A limitation of the study is the high number of missing values for some variables such as school education, professional education, main source of income and previously attempted suicides. We addressed this issue by comparing complete case models with imputation-based models. The analysis of the model robustness indicated no stronger influence of missing data patterns. Furthermore, the clinical records analysed in this study lacked other potentially interesting information such as adherence to pharmacological treatment at admission, symptom severity and social functioning level based on assessments using standardised psychometric instruments, previous psychoeducation, level of insight, and perceived social and professional support. These limitations are pertinent to the retrospective nature of the analysis. A prospective study design would have the potential to ensure more reliable results on the factors with many missing items and could detect more determinants that play a role in the occurrence of involuntary hospitalisation in general and a switch of voluntariness status during treatment in particular.

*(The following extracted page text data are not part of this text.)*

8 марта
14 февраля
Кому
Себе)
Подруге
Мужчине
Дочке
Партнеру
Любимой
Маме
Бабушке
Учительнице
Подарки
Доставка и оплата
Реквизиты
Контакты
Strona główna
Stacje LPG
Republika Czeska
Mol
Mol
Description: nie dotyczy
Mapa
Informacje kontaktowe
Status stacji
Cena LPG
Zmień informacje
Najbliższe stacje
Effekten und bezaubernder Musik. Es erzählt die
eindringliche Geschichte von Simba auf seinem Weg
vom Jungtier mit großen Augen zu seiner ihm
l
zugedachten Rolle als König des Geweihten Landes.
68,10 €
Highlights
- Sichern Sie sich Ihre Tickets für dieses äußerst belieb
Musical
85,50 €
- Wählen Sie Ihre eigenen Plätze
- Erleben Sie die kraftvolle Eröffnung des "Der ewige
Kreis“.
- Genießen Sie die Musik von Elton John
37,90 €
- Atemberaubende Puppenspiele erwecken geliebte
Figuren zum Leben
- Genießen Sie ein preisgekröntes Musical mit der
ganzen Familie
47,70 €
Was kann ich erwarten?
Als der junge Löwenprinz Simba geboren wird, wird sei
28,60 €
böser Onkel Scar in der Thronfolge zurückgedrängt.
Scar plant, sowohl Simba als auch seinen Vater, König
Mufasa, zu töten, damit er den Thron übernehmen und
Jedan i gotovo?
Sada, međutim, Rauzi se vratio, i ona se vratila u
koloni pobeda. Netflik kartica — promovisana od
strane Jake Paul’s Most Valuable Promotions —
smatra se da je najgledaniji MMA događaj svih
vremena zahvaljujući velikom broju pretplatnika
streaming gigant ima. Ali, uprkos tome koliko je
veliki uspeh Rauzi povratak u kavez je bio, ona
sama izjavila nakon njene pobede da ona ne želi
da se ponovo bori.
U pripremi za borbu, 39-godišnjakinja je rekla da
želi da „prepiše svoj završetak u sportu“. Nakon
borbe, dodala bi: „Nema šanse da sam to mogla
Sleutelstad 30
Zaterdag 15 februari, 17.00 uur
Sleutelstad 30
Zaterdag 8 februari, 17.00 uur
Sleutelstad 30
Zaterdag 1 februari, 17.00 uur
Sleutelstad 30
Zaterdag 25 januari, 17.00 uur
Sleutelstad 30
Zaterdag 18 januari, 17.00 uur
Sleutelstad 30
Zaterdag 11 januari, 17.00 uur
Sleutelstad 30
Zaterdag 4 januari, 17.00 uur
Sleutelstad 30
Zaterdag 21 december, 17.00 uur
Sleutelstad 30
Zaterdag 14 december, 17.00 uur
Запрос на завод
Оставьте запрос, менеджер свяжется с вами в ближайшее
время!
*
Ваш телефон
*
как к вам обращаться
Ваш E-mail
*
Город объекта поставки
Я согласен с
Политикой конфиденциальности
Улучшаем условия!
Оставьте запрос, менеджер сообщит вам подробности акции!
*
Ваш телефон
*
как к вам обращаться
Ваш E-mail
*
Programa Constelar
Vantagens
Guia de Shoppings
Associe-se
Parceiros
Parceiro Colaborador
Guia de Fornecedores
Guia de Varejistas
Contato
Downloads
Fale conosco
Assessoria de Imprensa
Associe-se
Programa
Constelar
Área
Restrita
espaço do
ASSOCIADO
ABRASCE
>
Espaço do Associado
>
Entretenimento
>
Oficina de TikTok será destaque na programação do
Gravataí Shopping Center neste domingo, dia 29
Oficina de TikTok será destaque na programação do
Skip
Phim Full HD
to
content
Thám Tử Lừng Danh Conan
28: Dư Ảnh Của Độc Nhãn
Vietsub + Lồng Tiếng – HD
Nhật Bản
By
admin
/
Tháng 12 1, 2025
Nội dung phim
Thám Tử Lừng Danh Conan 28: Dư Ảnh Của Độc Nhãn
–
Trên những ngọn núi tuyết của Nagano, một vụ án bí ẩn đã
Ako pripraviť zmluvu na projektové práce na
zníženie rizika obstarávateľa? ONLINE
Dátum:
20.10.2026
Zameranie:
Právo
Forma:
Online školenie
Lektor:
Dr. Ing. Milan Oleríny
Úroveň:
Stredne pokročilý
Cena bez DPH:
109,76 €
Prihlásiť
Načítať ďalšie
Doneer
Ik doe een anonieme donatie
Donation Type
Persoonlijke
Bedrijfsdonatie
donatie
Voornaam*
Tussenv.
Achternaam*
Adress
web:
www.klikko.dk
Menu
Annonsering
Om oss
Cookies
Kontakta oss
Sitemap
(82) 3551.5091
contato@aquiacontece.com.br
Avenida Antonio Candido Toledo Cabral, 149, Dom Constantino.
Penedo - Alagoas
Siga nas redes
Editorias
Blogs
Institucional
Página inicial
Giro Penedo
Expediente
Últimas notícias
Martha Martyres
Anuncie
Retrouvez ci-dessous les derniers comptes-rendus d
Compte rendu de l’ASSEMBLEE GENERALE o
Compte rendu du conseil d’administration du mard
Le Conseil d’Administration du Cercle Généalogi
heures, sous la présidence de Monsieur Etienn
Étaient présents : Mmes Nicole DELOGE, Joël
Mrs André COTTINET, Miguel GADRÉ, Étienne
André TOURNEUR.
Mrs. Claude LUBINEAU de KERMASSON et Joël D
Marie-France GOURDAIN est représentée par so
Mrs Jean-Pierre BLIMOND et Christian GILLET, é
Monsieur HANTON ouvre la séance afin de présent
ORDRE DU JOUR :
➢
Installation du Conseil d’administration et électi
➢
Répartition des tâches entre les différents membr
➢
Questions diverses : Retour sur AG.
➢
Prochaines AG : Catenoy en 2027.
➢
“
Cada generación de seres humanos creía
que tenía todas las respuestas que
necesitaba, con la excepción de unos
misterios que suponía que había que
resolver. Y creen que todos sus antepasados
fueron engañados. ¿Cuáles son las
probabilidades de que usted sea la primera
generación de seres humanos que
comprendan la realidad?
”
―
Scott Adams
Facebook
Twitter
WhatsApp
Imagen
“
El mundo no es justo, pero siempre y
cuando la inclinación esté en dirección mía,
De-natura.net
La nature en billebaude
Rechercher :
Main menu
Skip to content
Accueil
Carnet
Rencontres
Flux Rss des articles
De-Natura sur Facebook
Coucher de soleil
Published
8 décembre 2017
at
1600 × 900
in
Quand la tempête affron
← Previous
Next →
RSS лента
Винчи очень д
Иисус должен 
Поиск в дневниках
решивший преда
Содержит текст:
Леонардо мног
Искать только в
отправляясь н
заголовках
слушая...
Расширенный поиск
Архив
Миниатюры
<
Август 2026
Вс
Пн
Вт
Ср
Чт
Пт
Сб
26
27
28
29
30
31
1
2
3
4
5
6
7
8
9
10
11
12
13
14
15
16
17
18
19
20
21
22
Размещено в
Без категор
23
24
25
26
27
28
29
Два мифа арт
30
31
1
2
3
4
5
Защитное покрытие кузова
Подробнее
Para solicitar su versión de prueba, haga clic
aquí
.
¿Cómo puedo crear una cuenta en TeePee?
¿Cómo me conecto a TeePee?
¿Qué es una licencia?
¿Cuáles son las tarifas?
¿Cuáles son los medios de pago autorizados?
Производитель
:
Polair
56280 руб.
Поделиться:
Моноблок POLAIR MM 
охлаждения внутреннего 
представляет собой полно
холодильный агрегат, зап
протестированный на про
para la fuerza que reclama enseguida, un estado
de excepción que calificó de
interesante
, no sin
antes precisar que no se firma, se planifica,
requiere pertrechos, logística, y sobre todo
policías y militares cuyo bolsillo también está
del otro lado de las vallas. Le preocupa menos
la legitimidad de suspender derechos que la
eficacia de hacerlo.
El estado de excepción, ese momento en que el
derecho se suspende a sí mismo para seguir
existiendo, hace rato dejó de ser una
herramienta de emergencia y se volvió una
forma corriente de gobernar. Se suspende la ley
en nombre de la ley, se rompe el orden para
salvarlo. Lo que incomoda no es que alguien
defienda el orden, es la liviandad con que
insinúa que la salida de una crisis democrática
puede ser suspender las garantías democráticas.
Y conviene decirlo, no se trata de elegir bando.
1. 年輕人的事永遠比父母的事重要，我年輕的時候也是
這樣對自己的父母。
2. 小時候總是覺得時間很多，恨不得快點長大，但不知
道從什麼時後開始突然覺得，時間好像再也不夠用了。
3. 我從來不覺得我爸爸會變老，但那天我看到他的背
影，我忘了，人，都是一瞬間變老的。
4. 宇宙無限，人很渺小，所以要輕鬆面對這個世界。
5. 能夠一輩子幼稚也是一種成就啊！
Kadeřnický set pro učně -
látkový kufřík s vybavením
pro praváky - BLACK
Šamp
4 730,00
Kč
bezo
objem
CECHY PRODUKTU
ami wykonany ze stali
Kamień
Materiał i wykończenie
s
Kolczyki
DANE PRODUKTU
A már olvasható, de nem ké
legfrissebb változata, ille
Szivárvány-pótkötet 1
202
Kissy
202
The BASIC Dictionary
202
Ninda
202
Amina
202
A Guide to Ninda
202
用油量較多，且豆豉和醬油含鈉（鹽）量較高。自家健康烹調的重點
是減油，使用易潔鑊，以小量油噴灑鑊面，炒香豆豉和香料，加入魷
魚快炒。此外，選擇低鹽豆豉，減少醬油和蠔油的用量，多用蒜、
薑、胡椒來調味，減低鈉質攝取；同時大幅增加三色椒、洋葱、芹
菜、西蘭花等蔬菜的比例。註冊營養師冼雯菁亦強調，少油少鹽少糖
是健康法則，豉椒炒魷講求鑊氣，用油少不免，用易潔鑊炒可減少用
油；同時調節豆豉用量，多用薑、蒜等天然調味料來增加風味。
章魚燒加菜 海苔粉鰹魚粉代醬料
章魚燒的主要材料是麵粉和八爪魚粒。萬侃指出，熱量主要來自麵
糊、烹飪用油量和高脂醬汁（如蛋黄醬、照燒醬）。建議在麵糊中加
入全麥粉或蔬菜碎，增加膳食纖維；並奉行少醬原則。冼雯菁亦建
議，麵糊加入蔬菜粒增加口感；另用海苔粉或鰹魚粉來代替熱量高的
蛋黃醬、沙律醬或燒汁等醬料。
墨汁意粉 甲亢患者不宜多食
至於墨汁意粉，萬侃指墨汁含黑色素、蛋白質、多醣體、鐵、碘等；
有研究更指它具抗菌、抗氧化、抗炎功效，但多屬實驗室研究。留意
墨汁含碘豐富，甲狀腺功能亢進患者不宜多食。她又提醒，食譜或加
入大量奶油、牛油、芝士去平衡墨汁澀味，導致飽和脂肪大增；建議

Finally, it is not clear how far our findings can be generalized. The legal framework and the practical procedures on the application of Mental Health Act in general and the switch of legal status during inpatient treatment seem to differ grossly in an international perspective. While our results are probably comparable to the situation in other metropolitan regions of Germany, this aspect of involuntary hospitalisation might be less prevalent in other regions and countries. In our sample, cases with a change of voluntariness status accounted for about one fifth of all cases with detention under the Mental Health Act. In comparison, a study from Canada reported n = 676 of such cases compared to a total number of 250,773 observed cases before exclusion which makes up less than 1% of the entire sample [37]. Also, a study from Brazil mentions the possibility of a converted voluntariness status in the course of treatment in Brazil but refers to it as something that in practice “seldom occurs” [58]. They nonetheless did not clarify whether or not such cases were included.

We suggest that both differences in the legal frameworks of involuntary hospitalisation and in local working practices and procedures might account for the variabilities found. The latter is in line with our finding of differences in the proportion of Mental Health Act cases with a switch in legal status among the four hospitals included in our study.

Conclusions

Despite some group differences, we were not able to establish a reliable model on determinants of compulsory hospitalisation under the Mental Health Act right at admission vs. later on during the course of inpatient treatment. The two groups seem to be more alike than different. We therefore propose to include cases with a switch of legal status from voluntary to involuntary during inpatient treatment in further research in this field.